Course Details

Canonical formulations and their equivalence. Examples of LP models: production mix, shortest paths, max flows, bipartite matching, min-cost flows, multicommodity flows; models of exponential size: minimum-spanning trees, general weighted matching. Farkas' lemma and variants; theorems of the alternative. Karush-Kuhn-Tucker optimality conditions for LP; geometric interpretation. Duality theory; von Neumann's min-max theorem; polyhedral games; generic primal-dual method; Fourier-Motzkin elimination for systems of linear inequalities; worst-case behavior. Polyhedra and polyhedral cones; vertices, edges, facets; recessive directions; basic feasible solutions and extreme points. Representation theorem. Fundamental theorem of LP. Theorems of Weyl, Carathéodory, and Helly.

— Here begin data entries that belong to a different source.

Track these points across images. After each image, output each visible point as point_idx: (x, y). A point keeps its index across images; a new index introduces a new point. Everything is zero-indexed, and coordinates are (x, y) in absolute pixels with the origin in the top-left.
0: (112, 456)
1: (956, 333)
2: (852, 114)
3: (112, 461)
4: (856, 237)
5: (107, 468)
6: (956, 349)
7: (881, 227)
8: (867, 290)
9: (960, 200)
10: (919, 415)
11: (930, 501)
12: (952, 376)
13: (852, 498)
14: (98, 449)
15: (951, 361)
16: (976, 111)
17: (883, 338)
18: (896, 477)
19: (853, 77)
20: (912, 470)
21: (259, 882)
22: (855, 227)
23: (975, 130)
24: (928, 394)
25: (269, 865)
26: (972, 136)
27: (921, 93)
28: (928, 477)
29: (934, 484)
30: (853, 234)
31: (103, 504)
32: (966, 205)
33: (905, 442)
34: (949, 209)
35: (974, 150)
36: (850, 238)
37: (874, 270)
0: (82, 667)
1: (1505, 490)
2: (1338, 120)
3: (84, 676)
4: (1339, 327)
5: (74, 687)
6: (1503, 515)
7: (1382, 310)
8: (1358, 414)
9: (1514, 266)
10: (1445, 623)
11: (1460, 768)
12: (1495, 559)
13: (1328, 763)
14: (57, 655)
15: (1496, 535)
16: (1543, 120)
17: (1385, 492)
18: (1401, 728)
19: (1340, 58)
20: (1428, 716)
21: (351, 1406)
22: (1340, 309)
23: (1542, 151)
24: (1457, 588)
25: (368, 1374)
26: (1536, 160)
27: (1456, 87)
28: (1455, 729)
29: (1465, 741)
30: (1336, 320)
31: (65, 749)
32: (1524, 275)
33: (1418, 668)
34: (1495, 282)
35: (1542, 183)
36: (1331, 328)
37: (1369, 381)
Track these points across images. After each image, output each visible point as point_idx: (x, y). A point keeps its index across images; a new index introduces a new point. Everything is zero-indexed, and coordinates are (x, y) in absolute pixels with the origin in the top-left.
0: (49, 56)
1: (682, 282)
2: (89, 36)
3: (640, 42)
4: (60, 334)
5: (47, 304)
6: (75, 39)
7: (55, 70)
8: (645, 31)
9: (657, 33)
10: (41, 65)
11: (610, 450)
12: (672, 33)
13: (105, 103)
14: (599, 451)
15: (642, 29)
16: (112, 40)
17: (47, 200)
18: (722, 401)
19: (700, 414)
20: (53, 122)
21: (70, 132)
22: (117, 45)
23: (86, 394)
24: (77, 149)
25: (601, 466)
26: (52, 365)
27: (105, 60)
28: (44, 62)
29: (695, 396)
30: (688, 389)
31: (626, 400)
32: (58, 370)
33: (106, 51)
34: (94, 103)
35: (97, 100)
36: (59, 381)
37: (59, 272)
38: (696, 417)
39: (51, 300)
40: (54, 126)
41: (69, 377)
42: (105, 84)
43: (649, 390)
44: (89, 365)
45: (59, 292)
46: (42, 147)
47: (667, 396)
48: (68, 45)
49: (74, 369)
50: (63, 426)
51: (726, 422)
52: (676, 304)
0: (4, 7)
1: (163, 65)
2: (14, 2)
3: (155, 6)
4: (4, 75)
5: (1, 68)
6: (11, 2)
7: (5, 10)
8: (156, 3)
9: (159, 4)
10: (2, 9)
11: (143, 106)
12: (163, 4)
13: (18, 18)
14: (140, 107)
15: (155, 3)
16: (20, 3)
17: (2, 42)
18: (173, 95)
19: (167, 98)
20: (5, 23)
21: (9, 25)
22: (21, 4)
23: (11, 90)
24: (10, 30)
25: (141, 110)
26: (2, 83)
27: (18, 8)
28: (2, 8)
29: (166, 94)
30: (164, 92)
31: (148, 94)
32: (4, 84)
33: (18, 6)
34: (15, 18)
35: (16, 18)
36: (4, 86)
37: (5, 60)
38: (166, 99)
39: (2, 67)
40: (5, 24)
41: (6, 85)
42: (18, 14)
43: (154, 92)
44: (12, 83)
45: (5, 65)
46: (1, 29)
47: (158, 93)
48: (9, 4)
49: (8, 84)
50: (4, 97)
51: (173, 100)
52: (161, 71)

The (revised) simplex method: rank-one updates and pivots; monotonicity; degeneracy, cycling; finite termination: lexicographic and Bland's rules. Worst-case behavior. The (revised) dual and primal-dual simplex methods. Starting bases and pivot selection strategies. Basis-matrix factorizations. Bounded and free variables. Applications and extensions: min-norm and min-error solutions of linear systems of equations; data fitting; pattern separation; fractional programming; sensitivity analysis and parametric LP; worst-case behavior. Total unimodularity; elements of network simplex methods. Exploiting structure: column generation; the cutting stock problem; knapsack problem. Block-angular LPs: Dantzig-Wolfe decomposition; row generation; Lagrangian relaxation. Elements and theoretical significance of the ellipsoid method; minimization of submodular functions. Introduction to interior-point methods: Karmarkar's algorithm; logarithmic potential function; projective transformation; complexity analysis and precision; affine variants.